▶ _Page_:
(begin)

Patent application title: COMPRESSED GAS OPERATED FIREARM
Francisco Casas Salva (Barcelona, ES)
IPC8 Class: AF41B1100FI
Class name: Mechanical guns and projectors fluid pressure
Publication date: 2012-05-17
Patent application number: 20120118276
A compressed gas firearm is capable of firing either cartridges filed
with pellets, or solid unitary projectiles. The firearm includes a barrel
that is hinged to the butt so that cartridges or an adapter can be
inserted into the end of the barrel. A compressed gas chamber in the butt
is capable of releasing compressed gas against the rear of the cartridge
or adapter to fire the pellets or the unitary projectile. When the
adapter is inserted into the barrel, a projectile can then be inserted
into the adapter before the barrel is closed for firing. Indentations may
be formed in the rear of the barrel to facilitate removal of the
cartridges or adapter.
2. The combination of claim 24, wherein the gun further comprises at least one indentation in a rear end of the barrel to facilitate the removal of the cartridge or adapter from the barrel.
3. The combination of claim 2, wherein the at least one indentation is crescent shaped.
4. The combination of claim 2, wherein a notch is formed in the at least one indentation to further facilitate removal of a cartridge from the barrel.
5. The combination of claim 2, wherein the at least one indentation comprises first and second indentations formed on opposite sides of the rear end of the barrel.
6. The combination of claim 5, wherein a smaller notch is formed in each of the first and second indentations.
13. The combination of claim 24, wherein a front end of the adapter is beveled to facilitate insertion of the adapter into the barrel.
14. The combination of claim 24, wherein the adapter further comprises an expanded diameter reinforcing portion on an outer circumference of the adapter at a position adjacent the second rear hoop, wherein the expanded diameter portion serves to reinforce the adapter.
15. The combination of claim 14, further comprising a fixing portion on the expanded diameter portion, the fixing portion protruding out from the expanded diameter portion and acting to hold the adapter in the barrel.
16. The combination of claim 15, wherein the fixing portion forms a ring that protrudes out from the expanded diameter portion.
18. The combination of claim 24, wherein the front cover of the cartridge is mounted inside the cylindrical outer shell of the cartridge at an interim position down the length of the shell such that the front cover is spaced back away from a front end of the shell.
19. The combination of claim 24, further comprising at least two points of attachment between the outer edges of the front cover and the inner wall of the cylindrical shell of the cartridge.
21. The combination of claim 24, wherein the cartridge further comprises an expanded diameter reinforcing portion on an outer circumference of the shell at a position adjacent the first rear hoop, wherein the expended diameter cylindrical portion serves to reinforce the cartridge.

(end)

▶ _Information shown_:

(begin)

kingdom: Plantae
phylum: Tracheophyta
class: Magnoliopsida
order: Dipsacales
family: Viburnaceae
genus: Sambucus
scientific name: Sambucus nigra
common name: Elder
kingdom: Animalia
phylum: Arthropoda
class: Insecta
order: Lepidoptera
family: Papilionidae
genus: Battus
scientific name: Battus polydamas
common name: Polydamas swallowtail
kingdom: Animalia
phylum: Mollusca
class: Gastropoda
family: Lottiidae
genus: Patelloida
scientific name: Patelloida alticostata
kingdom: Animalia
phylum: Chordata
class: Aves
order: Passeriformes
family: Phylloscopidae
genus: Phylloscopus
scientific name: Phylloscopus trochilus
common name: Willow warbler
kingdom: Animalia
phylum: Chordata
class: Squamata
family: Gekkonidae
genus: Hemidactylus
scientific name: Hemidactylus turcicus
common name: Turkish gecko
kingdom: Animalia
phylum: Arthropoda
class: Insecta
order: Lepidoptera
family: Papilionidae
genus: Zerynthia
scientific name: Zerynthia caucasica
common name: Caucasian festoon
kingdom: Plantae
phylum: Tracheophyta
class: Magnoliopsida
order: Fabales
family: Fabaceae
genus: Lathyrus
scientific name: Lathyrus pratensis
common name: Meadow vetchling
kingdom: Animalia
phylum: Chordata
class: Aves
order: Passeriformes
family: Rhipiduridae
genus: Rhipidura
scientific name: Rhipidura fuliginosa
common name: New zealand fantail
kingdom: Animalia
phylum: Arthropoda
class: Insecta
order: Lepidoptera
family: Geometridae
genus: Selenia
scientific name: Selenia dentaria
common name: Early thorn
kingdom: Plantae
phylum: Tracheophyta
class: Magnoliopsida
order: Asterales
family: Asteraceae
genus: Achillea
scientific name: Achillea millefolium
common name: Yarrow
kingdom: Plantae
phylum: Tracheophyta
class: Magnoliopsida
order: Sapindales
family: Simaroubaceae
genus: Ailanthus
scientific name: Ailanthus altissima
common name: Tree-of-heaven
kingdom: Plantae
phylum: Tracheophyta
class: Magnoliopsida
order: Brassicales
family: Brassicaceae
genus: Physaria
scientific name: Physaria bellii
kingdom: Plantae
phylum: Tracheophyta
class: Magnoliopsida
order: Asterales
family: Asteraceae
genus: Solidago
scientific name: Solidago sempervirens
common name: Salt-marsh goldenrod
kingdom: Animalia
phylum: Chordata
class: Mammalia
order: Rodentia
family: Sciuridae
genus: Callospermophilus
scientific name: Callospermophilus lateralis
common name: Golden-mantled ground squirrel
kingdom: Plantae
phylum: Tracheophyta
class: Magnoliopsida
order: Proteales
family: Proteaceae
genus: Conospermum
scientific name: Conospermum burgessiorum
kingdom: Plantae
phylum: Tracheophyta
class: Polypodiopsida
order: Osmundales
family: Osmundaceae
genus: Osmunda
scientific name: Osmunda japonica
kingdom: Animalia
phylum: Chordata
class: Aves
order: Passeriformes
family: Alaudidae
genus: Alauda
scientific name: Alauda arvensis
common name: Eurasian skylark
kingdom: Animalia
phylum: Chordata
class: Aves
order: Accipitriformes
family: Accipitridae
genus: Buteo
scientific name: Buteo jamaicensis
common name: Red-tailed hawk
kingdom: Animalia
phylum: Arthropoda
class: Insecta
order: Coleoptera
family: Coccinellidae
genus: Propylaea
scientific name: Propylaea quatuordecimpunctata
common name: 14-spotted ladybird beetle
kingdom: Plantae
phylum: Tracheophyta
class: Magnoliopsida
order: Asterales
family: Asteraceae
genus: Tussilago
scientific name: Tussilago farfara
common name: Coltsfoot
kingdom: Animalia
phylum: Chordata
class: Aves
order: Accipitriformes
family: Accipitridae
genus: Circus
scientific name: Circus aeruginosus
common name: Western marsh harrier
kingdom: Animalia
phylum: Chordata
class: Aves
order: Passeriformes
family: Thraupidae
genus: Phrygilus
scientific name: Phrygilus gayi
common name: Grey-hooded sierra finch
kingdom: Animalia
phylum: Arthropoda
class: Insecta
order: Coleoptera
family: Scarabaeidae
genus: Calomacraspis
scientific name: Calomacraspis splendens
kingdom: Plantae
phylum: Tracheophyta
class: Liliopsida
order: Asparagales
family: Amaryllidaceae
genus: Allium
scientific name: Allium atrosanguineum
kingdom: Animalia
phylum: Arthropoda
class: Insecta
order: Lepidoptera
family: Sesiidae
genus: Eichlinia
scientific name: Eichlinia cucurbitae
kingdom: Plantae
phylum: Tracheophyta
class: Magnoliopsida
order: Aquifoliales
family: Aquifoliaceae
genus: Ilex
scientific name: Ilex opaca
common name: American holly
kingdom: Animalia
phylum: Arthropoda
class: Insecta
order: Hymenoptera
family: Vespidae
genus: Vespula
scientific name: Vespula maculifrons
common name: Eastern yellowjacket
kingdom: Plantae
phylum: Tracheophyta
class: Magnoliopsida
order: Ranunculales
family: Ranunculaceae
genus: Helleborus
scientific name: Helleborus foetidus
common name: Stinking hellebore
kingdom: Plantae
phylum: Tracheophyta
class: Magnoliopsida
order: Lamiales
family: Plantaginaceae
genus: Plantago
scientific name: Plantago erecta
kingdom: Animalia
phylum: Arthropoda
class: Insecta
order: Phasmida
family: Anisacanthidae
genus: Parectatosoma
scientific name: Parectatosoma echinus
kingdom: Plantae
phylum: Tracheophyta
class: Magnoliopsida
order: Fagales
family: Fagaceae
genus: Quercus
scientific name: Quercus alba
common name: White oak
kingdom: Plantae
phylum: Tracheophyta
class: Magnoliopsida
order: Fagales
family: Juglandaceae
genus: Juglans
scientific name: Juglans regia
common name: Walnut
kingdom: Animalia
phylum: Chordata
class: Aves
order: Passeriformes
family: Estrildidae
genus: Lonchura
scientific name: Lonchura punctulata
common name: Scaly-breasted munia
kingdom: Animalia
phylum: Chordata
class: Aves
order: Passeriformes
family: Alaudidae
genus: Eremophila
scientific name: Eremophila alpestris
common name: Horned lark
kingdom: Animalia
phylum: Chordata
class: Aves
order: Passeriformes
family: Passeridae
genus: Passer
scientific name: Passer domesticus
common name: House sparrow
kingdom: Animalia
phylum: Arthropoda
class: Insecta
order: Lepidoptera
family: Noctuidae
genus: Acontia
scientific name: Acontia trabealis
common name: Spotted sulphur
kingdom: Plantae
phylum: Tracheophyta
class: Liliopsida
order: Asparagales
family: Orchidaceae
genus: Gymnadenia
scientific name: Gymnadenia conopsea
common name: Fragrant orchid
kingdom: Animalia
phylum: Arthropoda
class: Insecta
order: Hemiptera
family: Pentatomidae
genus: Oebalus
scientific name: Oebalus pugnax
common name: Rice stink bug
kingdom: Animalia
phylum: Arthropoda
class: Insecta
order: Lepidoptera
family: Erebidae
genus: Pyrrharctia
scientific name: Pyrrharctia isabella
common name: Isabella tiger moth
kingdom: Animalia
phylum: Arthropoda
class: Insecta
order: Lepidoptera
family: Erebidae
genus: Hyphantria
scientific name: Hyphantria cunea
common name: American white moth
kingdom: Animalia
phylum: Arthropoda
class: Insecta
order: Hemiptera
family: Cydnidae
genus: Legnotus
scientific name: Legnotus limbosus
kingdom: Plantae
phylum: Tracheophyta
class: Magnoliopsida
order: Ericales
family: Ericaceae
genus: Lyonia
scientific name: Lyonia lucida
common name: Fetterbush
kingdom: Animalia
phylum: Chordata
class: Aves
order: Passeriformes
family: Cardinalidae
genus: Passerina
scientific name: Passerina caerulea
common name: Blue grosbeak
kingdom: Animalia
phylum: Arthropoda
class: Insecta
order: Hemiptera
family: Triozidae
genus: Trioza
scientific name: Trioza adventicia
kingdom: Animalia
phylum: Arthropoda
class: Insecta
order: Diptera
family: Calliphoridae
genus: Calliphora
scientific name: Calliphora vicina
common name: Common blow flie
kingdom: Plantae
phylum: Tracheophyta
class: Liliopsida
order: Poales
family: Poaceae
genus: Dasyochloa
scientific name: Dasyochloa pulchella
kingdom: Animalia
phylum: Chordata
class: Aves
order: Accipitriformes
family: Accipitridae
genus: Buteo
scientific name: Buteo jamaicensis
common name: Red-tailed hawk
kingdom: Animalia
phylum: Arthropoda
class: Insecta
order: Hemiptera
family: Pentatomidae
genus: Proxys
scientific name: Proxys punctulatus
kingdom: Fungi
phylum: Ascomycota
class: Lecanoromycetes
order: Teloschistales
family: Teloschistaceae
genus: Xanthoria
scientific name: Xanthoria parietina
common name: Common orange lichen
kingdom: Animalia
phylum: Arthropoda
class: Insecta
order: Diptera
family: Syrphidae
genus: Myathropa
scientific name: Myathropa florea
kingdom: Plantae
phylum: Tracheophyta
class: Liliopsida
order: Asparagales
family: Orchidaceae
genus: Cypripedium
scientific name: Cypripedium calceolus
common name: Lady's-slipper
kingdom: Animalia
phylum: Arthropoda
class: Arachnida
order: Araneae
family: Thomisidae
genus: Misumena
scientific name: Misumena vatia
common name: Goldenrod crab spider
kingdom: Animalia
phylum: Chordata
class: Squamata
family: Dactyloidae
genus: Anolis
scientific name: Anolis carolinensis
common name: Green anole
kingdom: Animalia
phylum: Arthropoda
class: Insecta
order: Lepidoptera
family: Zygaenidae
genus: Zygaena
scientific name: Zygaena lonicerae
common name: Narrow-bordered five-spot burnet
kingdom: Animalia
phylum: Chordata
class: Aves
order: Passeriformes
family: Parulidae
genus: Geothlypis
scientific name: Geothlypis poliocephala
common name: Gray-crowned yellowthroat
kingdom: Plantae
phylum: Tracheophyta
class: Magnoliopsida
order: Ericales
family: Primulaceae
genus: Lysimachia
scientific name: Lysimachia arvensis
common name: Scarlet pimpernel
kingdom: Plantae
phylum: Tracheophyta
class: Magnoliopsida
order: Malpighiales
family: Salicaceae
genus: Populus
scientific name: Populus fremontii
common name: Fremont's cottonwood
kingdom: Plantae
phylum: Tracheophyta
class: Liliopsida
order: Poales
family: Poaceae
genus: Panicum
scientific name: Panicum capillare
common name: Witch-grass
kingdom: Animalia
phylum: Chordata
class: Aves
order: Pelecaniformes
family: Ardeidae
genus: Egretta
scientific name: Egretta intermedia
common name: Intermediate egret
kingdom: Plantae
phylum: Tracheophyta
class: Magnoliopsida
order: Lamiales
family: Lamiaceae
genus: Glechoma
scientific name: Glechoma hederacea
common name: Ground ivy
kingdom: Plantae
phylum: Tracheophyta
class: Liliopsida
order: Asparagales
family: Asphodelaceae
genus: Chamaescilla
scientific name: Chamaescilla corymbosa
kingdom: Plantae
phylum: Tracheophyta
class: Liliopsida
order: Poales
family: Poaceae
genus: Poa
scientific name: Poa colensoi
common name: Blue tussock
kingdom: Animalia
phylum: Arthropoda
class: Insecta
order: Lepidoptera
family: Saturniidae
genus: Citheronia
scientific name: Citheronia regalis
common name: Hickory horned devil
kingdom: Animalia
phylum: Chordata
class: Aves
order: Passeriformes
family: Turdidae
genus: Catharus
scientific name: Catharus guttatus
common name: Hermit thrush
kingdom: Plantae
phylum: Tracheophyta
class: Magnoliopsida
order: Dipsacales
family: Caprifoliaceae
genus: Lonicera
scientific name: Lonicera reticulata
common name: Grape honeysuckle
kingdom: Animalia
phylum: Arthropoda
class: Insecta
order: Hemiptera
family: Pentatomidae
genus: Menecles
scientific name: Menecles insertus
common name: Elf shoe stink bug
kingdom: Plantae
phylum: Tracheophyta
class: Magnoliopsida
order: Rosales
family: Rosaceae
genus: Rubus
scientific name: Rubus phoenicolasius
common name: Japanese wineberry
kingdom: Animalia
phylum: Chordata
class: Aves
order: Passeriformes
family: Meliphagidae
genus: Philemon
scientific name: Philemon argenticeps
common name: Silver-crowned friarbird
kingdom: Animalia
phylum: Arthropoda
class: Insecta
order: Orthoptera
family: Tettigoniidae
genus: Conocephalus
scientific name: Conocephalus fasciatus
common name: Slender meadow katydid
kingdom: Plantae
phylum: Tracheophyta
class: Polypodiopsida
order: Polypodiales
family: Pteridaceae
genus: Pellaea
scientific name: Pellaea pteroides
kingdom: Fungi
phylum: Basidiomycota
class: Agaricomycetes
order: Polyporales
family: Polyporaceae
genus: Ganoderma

(end)

▶ _Aim of the task_: Duplicate the part of the patent application that begins at the words "14. The combination" and stops after "of the shell.". The entries have no connection to the patent application.

▶ _Response_:
14. The combination of claim 24, wherein the adapter further comprises an expanded diameter reinforcing portion on an outer circumference of the adapter at a position adjacent the second rear hoop, wherein the expanded diameter portion serves to reinforce the adapter.
15. The combination of claim 14, further comprising a fixing portion on the expanded diameter portion, the fixing portion protruding out from the expanded diameter portion and acting to hold the adapter in the barrel.
16. The combination of claim 15, wherein the fixing portion forms a ring that protrudes out from the expanded diameter portion.
18. The combination of claim 24, wherein the front cover of the cartridge is mounted inside the cylindrical outer shell of the cartridge at an interim position down the length of the shell such that the front cover is spaced back away from a front end of the shell.